It Must Be Heaven

If you like filmmaker Elia Suleiman, you will like It Must Be Heaven.  This may well be an unusual start to a review, but this is not meant for the fans, because they already know what they are getting into.  For the rest of you, how would one go about describing a Suleiman film?  Well, Suleiman is a rare filmmaker: he is a Palestinian who is less concerned with doom and gloom, preferring to speak the truth of the occupation of Palestine, Israeli subjugation and his life as an individual living between the two through a Chaplinesque comedic style.  He writes, directs and stars in his films, taking on a role that is less central and more peripheral.  And the humour is so bone dry, you might find yourself wondering if you are watching a comedy.

This time, Suleiman’s fictional doppelganger takes the viewer with him as he attempts to escape his homeland.  Seeing the issues that come with day-to-day life in Palestine, he goes away in search of a new home.  However, not only is a new home hard to find, a place to escape those problems seems to be absolutely non-existent.  This story is told through little vignettes concerned with inhumanity, cruelty, and confusing double standards, along with stories of triumph, friendship and rising above.  The Chaplinesque designation is not an empty one: Suleiman may well be the spiritual successor of Chaplin.

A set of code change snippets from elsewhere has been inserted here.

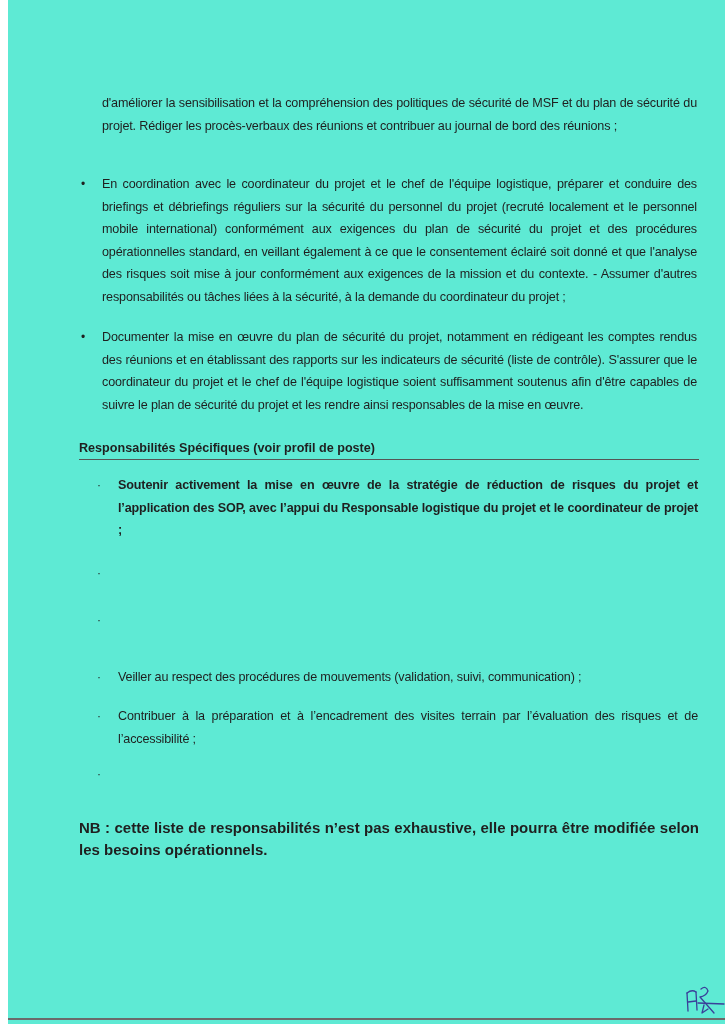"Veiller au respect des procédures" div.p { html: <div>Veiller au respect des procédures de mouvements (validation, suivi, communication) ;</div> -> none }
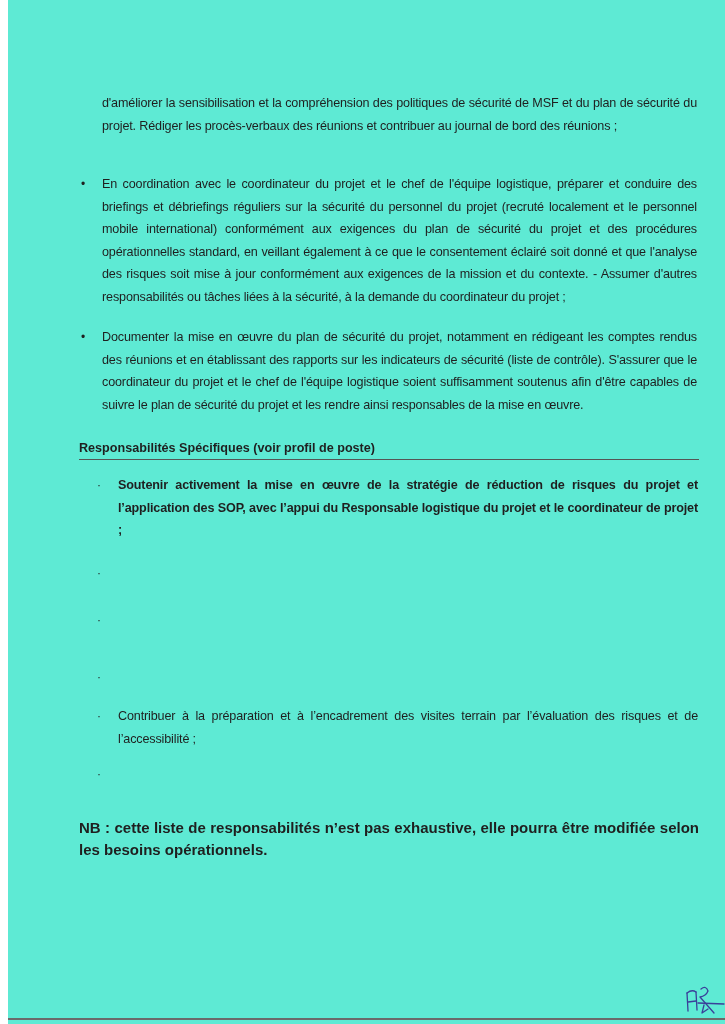"Contribuer à la préparation et" div.p { text: Contribuer -> Responsable }
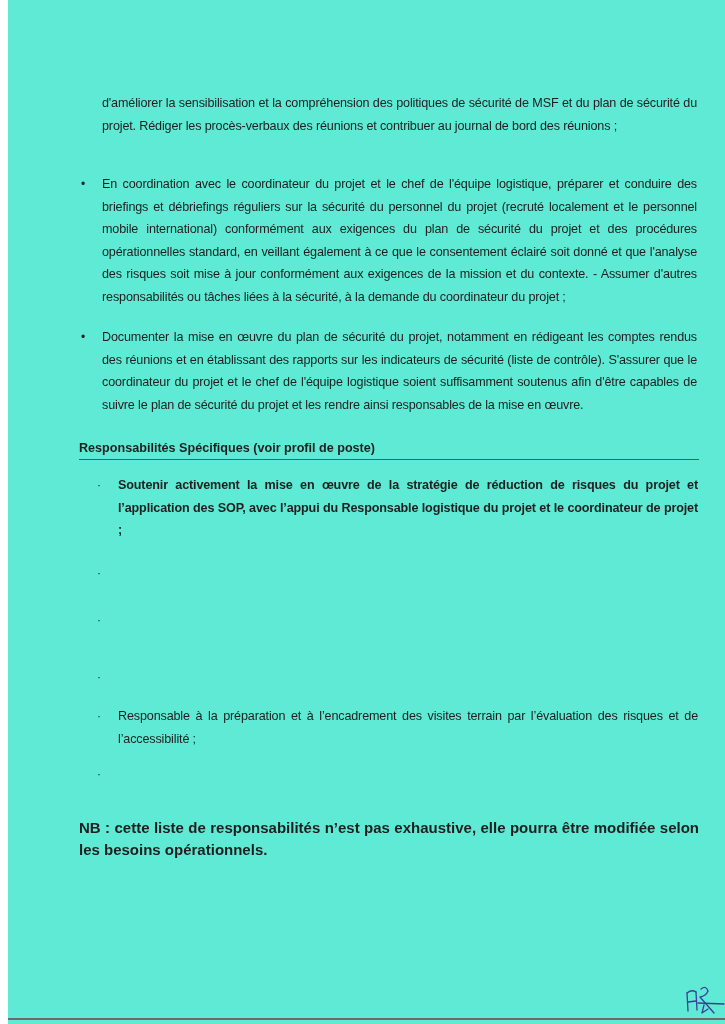"NB : cette liste de" .nb { font-size: 15px -> 13px; font-weight: bold -> normal }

A big part of the appeal of Suleiman’s works, one that must be mentioned, is the exemplary aesthetics that are unquestionably his.  If you like long takes where the camera doesn’t move but plenty of action occurs, this is for you.  If you like bright shots with vibrant colours, this is for you.  Furthermore, if you like unexpected cameos and lots of unusual Cancon, this is for you.  Watch out for a few familiar faces.

Ultimately, It Must Be Heaven is a film that may be easier to sell to someone who already knows what to expect, but once you find yourself in the thick of it, it would be near impossible to not come out a fan.  In times like these, a calming influence is necessary and this is it.